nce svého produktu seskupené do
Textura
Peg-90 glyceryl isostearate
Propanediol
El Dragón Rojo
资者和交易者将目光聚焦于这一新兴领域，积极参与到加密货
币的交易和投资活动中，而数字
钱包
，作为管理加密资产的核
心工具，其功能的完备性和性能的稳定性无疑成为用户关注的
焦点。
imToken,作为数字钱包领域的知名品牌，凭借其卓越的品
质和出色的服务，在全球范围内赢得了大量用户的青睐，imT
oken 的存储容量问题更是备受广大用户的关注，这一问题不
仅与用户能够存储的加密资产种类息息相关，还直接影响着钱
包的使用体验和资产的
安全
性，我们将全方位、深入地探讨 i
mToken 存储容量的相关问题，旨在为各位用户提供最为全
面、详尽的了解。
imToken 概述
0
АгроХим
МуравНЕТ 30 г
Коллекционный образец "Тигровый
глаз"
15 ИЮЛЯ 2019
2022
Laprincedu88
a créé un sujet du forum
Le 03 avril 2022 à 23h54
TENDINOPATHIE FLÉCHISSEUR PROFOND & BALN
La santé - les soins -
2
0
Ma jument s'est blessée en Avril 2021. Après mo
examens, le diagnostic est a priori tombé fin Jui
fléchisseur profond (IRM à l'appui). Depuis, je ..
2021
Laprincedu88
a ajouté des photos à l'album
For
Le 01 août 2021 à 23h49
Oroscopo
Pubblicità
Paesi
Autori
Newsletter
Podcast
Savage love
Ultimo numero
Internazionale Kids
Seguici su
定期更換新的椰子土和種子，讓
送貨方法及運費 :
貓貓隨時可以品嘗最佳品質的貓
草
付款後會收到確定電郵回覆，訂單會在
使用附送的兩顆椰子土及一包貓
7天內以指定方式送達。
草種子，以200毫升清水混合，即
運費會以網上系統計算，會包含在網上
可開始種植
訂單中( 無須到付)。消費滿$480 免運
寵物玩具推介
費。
· · · · ·
What the task asks:
Report each line in the entries where the string "imToken" occurs.

Output of the exercise:
imToken,作为数字钱包领域的知名品牌，凭借其卓越的品
imToken 概述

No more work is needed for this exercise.